--- Problem to work on ---
Copy every one of the rows below, reproducing each line without any change.

.....

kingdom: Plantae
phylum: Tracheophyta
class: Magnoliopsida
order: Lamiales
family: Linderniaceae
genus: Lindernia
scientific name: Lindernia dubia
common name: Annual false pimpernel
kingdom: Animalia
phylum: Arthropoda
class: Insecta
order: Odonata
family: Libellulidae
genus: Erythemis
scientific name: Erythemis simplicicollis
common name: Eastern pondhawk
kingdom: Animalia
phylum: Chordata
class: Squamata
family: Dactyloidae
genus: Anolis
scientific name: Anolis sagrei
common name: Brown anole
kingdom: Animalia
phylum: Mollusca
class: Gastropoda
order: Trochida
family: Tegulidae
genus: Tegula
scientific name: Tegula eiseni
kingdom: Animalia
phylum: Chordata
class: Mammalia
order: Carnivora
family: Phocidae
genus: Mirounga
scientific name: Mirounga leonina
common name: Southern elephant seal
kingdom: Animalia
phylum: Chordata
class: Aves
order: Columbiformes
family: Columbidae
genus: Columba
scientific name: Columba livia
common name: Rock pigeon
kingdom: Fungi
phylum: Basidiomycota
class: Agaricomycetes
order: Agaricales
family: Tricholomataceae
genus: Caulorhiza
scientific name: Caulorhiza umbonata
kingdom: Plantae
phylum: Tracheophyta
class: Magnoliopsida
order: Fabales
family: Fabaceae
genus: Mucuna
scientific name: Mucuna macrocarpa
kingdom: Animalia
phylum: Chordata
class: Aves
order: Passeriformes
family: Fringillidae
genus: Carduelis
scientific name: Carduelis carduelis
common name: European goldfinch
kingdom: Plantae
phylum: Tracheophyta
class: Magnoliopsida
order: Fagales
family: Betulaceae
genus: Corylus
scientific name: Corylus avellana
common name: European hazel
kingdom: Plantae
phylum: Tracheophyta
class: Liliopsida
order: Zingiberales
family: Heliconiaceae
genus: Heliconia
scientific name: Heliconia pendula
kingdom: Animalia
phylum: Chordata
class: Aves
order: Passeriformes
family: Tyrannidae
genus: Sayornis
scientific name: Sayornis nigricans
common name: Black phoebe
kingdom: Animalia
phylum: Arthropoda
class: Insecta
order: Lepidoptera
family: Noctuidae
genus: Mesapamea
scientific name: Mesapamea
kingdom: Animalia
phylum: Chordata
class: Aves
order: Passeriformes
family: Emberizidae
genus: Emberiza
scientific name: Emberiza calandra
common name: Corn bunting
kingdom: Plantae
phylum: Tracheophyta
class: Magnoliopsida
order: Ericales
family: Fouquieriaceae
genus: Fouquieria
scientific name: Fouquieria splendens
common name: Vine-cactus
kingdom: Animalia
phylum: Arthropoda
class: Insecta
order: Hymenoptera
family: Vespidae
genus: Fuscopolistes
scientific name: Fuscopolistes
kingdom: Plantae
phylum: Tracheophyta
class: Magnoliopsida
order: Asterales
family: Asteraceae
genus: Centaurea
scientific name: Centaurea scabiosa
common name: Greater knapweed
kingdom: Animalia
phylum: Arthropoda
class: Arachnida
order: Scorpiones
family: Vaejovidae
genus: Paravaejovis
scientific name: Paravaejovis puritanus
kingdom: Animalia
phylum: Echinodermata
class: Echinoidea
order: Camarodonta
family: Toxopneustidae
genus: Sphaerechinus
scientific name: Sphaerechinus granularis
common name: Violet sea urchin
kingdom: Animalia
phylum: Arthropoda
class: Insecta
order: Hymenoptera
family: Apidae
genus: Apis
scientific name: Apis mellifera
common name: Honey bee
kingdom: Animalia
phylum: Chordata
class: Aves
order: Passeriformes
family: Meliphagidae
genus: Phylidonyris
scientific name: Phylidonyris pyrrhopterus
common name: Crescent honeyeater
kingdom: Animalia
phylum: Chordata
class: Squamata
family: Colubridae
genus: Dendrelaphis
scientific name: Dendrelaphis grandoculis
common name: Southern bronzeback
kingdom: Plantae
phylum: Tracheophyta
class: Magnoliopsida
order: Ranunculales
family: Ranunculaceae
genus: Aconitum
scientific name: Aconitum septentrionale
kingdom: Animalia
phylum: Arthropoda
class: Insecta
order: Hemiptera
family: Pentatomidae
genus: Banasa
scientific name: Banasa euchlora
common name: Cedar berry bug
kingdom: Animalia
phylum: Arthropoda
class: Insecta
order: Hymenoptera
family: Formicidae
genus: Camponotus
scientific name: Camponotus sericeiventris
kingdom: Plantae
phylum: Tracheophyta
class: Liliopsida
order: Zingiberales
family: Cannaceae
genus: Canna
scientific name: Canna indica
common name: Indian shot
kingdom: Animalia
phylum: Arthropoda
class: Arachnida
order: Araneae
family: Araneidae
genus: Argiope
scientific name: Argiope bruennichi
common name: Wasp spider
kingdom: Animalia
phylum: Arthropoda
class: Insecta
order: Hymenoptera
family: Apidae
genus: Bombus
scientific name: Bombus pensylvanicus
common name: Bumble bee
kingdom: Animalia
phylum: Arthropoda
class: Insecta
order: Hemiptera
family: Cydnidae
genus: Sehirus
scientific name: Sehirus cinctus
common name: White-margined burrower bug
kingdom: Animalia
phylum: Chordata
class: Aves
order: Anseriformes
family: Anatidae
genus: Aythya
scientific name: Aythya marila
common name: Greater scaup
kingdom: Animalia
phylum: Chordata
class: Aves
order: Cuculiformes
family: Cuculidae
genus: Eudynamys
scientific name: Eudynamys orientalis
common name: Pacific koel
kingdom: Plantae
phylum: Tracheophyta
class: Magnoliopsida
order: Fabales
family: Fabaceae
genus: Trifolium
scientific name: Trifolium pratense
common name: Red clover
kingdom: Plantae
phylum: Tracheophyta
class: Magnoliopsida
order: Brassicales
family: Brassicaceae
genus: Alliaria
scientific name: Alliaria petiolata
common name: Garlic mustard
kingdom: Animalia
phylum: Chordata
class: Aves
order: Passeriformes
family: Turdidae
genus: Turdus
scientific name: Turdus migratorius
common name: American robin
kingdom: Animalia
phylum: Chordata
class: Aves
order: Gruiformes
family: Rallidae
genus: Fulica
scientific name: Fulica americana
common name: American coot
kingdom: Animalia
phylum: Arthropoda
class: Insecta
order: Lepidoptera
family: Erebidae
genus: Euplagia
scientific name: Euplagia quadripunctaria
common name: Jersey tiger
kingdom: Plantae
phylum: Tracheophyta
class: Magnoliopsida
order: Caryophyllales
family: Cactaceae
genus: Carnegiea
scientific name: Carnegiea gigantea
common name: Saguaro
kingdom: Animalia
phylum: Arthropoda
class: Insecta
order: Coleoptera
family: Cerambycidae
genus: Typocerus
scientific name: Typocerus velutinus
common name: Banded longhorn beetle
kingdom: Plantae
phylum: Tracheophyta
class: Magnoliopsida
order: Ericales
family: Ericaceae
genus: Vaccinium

.....

--- Solution to this problem ---
kingdom: Plantae
phylum: Tracheophyta
class: Magnoliopsida
order: Lamiales
family: Linderniaceae
genus: Lindernia
scientific name: Lindernia dubia
common name: Annual false pimpernel
kingdom: Animalia
phylum: Arthropoda
class: Insecta
order: Odonata
family: Libellulidae
genus: Erythemis
scientific name: Erythemis simplicicollis
common name: Eastern pondhawk
kingdom: Animalia
phylum: Chordata
class: Squamata
family: Dactyloidae
genus: Anolis
scientific name: Anolis sagrei
common name: Brown anole
kingdom: Animalia
phylum: Mollusca
class: Gastropoda
order: Trochida
family: Tegulidae
genus: Tegula
scientific name: Tegula eiseni
kingdom: Animalia
phylum: Chordata
class: Mammalia
order: Carnivora
family: Phocidae
genus: Mirounga
scientific name: Mirounga leonina
common name: Southern elephant seal
kingdom: Animalia
phylum: Chordata
class: Aves
order: Columbiformes
family: Columbidae
genus: Columba
scientific name: Columba livia
common name: Rock pigeon
kingdom: Fungi
phylum: Basidiomycota
class: Agaricomycetes
order: Agaricales
family: Tricholomataceae
genus: Caulorhiza
scientific name: Caulorhiza umbonata
kingdom: Plantae
phylum: Tracheophyta
class: Magnoliopsida
order: Fabales
family: Fabaceae
genus: Mucuna
scientific name: Mucuna macrocarpa
kingdom: Animalia
phylum: Chordata
class: Aves
order: Passeriformes
family: Fringillidae
genus: Carduelis
scientific name: Carduelis carduelis
common name: European goldfinch
kingdom: Plantae
phylum: Tracheophyta
class: Magnoliopsida
order: Fagales
family: Betulaceae
genus: Corylus
scientific name: Corylus avellana
common name: European hazel
kingdom: Plantae
phylum: Tracheophyta
class: Liliopsida
order: Zingiberales
family: Heliconiaceae
genus: Heliconia
scientific name: Heliconia pendula
kingdom: Animalia
phylum: Chordata
class: Aves
order: Passeriformes
family: Tyrannidae
genus: Sayornis
scientific name: Sayornis nigricans
common name: Black phoebe
kingdom: Animalia
phylum: Arthropoda
class: Insecta
order: Lepidoptera
family: Noctuidae
genus: Mesapamea
scientific name: Mesapamea
kingdom: Animalia
phylum: Chordata
class: Aves
order: Passeriformes
family: Emberizidae
genus: Emberiza
scientific name: Emberiza calandra
common name: Corn bunting
kingdom: Plantae
phylum: Tracheophyta
class: Magnoliopsida
order: Ericales
family: Fouquieriaceae
genus: Fouquieria
scientific name: Fouquieria splendens
common name: Vine-cactus
kingdom: Animalia
phylum: Arthropoda
class: Insecta
order: Hymenoptera
family: Vespidae
genus: Fuscopolistes
scientific name: Fuscopolistes
kingdom: Plantae
phylum: Tracheophyta
class: Magnoliopsida
order: Asterales
family: Asteraceae
genus: Centaurea
scientific name: Centaurea scabiosa
common name: Greater knapweed
kingdom: Animalia
phylum: Arthropoda
class: Arachnida
order: Scorpiones
family: Vaejovidae
genus: Paravaejovis
scientific name: Paravaejovis puritanus
kingdom: Animalia
phylum: Echinodermata
class: Echinoidea
order: Camarodonta
family: Toxopneustidae
genus: Sphaerechinus
scientific name: Sphaerechinus granularis
common name: Violet sea urchin
kingdom: Animalia
phylum: Arthropoda
class: Insecta
order: Hymenoptera
family: Apidae
genus: Apis
scientific name: Apis mellifera
common name: Honey bee
kingdom: Animalia
phylum: Chordata
class: Aves
order: Passeriformes
family: Meliphagidae
genus: Phylidonyris
scientific name: Phylidonyris pyrrhopterus
common name: Crescent honeyeater
kingdom: Animalia
phylum: Chordata
class: Squamata
family: Colubridae
genus: Dendrelaphis
scientific name: Dendrelaphis grandoculis
common name: Southern bronzeback
kingdom: Plantae
phylum: Tracheophyta
class: Magnoliopsida
order: Ranunculales
family: Ranunculaceae
genus: Aconitum
scientific name: Aconitum septentrionale
kingdom: Animalia
phylum: Arthropoda
class: Insecta
order: Hemiptera
family: Pentatomidae
genus: Banasa
scientific name: Banasa euchlora
common name: Cedar berry bug
kingdom: Animalia
phylum: Arthropoda
class: Insecta
order: Hymenoptera
family: Formicidae
genus: Camponotus
scientific name: Camponotus sericeiventris
kingdom: Plantae
phylum: Tracheophyta
class: Liliopsida
order: Zingiberales
family: Cannaceae
genus: Canna
scientific name: Canna indica
common name: Indian shot
kingdom: Animalia
phylum: Arthropoda
class: Arachnida
order: Araneae
family: Araneidae
genus: Argiope
scientific name: Argiope bruennichi
common name: Wasp spider
kingdom: Animalia
phylum: Arthropoda
class: Insecta
order: Hymenoptera
family: Apidae
genus: Bombus
scientific name: Bombus pensylvanicus
common name: Bumble bee
kingdom: Animalia
phylum: Arthropoda
class: Insecta
order: Hemiptera
family: Cydnidae
genus: Sehirus
scientific name: Sehirus cinctus
common name: White-margined burrower bug
kingdom: Animalia
phylum: Chordata
class: Aves
order: Anseriformes
family: Anatidae
genus: Aythya
scientific name: Aythya marila
common name: Greater scaup
kingdom: Animalia
phylum: Chordata
class: Aves
order: Cuculiformes
family: Cuculidae
genus: Eudynamys
scientific name: Eudynamys orientalis
common name: Pacific koel
kingdom: Plantae
phylum: Tracheophyta
class: Magnoliopsida
order: Fabales
family: Fabaceae
genus: Trifolium
scientific name: Trifolium pratense
common name: Red clover
kingdom: Plantae
phylum: Tracheophyta
class: Magnoliopsida
order: Brassicales
family: Brassicaceae
genus: Alliaria
scientific name: Alliaria petiolata
common name: Garlic mustard
kingdom: Animalia
phylum: Chordata
class: Aves
order: Passeriformes
family: Turdidae
genus: Turdus
scientific name: Turdus migratorius
common name: American robin
kingdom: Animalia
phylum: Chordata
class: Aves
order: Gruiformes
family: Rallidae
genus: Fulica
scientific name: Fulica americana
common name: American coot
kingdom: Animalia
phylum: Arthropoda
class: Insecta
order: Lepidoptera
family: Erebidae
genus: Euplagia
scientific name: Euplagia quadripunctaria
common name: Jersey tiger
kingdom: Plantae
phylum: Tracheophyta
class: Magnoliopsida
order: Caryophyllales
family: Cactaceae
genus: Carnegiea
scientific name: Carnegiea gigantea
common name: Saguaro
kingdom: Animalia
phylum: Arthropoda
class: Insecta
order: Coleoptera
family: Cerambycidae
genus: Typocerus
scientific name: Typocerus velutinus
common name: Banded longhorn beetle
kingdom: Plantae
phylum: Tracheophyta
class: Magnoliopsida
order: Ericales
family: Ericaceae
genus: Vaccinium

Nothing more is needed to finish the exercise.